• **Exercise task**:
Reproduce the entries below, swapping each occurrence of "catalogue / barcode" for "catalog number" and keeping every other part unchanged.

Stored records
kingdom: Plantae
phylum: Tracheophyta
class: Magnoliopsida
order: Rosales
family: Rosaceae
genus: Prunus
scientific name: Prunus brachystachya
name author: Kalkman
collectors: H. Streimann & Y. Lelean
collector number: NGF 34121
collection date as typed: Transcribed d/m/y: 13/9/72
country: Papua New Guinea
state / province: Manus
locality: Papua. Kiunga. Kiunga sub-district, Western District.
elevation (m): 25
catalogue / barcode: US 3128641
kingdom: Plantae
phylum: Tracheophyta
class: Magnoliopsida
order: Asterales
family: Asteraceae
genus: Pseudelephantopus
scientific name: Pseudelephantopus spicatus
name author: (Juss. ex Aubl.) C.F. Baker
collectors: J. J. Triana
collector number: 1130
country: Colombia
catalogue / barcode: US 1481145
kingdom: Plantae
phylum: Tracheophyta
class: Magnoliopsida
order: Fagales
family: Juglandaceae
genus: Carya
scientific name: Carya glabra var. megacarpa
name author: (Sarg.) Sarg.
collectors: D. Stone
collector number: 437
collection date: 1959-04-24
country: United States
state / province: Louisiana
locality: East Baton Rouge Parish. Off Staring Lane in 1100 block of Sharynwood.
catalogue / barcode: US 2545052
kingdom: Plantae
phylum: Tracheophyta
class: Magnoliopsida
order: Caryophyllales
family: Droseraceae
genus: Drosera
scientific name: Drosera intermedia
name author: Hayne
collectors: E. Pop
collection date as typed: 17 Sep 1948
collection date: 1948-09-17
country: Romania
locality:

• **Problem solution**:
kingdom: Plantae
phylum: Tracheophyta
class: Magnoliopsida
order: Rosales
family: Rosaceae
genus: Prunus
scientific name: Prunus brachystachya
name author: Kalkman
collectors: H. Streimann & Y. Lelean
collector number: NGF 34121
collection date as typed: Transcribed d/m/y: 13/9/72
country: Papua New Guinea
state / province: Manus
locality: Papua. Kiunga. Kiunga sub-district, Western District.
elevation (m): 25
catalog number: US 3128641
kingdom: Plantae
phylum: Tracheophyta
class: Magnoliopsida
order: Asterales
family: Asteraceae
genus: Pseudelephantopus
scientific name: Pseudelephantopus spicatus
name author: (Juss. ex Aubl.) C.F. Baker
collectors: J. J. Triana
collector number: 1130
country: Colombia
catalog number: US 1481145
kingdom: Plantae
phylum: Tracheophyta
class: Magnoliopsida
order: Fagales
family: Juglandaceae
genus: Carya
scientific name: Carya glabra var. megacarpa
name author: (Sarg.) Sarg.
collectors: D. Stone
collector number: 437
collection date: 1959-04-24
country: United States
state / province: Louisiana
locality: East Baton Rouge Parish. Off Staring Lane in 1100 block of Sharynwood.
catalog number: US 2545052
kingdom: Plantae
phylum: Tracheophyta
class: Magnoliopsida
order: Caryophyllales
family: Droseraceae
genus: Drosera
scientific name: Drosera intermedia
name author: Hayne
collectors: E. Pop
collection date as typed: 17 Sep 1948
collection date: 1948-09-17
country: Romania
locality:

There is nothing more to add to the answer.